#### [Deine Aufgabe]
Schreib die Textzeilen aus allen Einträgen unten Zeichen für Zeichen ab. Die Bilder lässt du dabei weg.

+ + + +

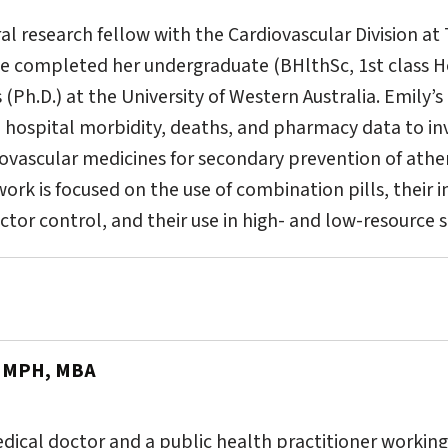
al research fellow with the Cardiovascular Division at
he completed her undergraduate (BHlthSc, 1st class 
(Ph.D.) at the University of Western Australia. Emily’s
e hospital morbidity, deaths, and pharmacy data to inv
diovascular medicines for secondary prevention of at
work is focused on the use of combination pills, their
actor control, and their use in high- and low-resource s
, MPH, MBA
medical doctor and a public health practitioner workin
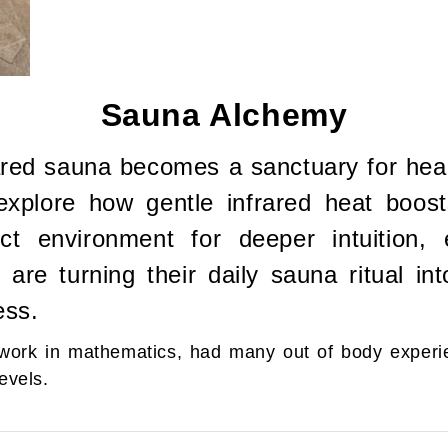
Sauna Alchemy
ared sauna becomes a sanctuary for heali
l explore how gentle infrared heat boos
t environment for deeper intuition, e
re turning their daily sauna ritual in
ess.
e work in mathematics, had many out of body experi
evels.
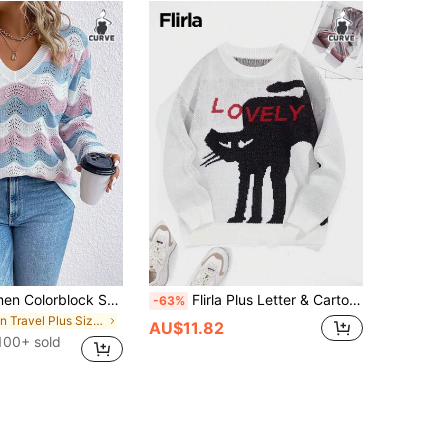
Plus Size Women Colorblock Striped V-Neck Long Sleeve Casual Pullover Sweater, Versatile For Outdoor Wear In Autumn/Winter Knit Pullover Fall Sweater
Flirla Plus Letter & Cartoon Pattern Drop Shoulder Sweater Knit Pullover Fall Winter Sweater
-63%
in Travel Plus Size Knitwear
AU$11.82
100+ sold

+ + + +

#### [Lösung]
al research fellow with the Cardiovascular Division at
he completed her undergraduate (BHlthSc, 1st class 
(Ph.D.) at the University of Western Australia. Emily’s
e hospital morbidity, deaths, and pharmacy data to inv
diovascular medicines for secondary prevention of at
work is focused on the use of combination pills, their
actor control, and their use in high- and low-resource s
, MPH, MBA
medical doctor and a public health practitioner workin
Sauna Alchemy
ared sauna becomes a sanctuary for heali
l explore how gentle infrared heat boos
t environment for deeper intuition, e
re turning their daily sauna ritual in
ess.
e work in mathematics, had many out of body experi
evels.
Plus Size Women Colorblock Striped V-Neck Long Sleeve Casual Pullover Sweater, Versatile For Outdoor Wear In Autumn/Winter Knit Pullover Fall Sweater
Flirla Plus Letter & Cartoon Pattern Drop Shoulder Sweater Knit Pullover Fall Winter Sweater
-63%
in Travel Plus Size Knitwear
AU$11.82
100+ sold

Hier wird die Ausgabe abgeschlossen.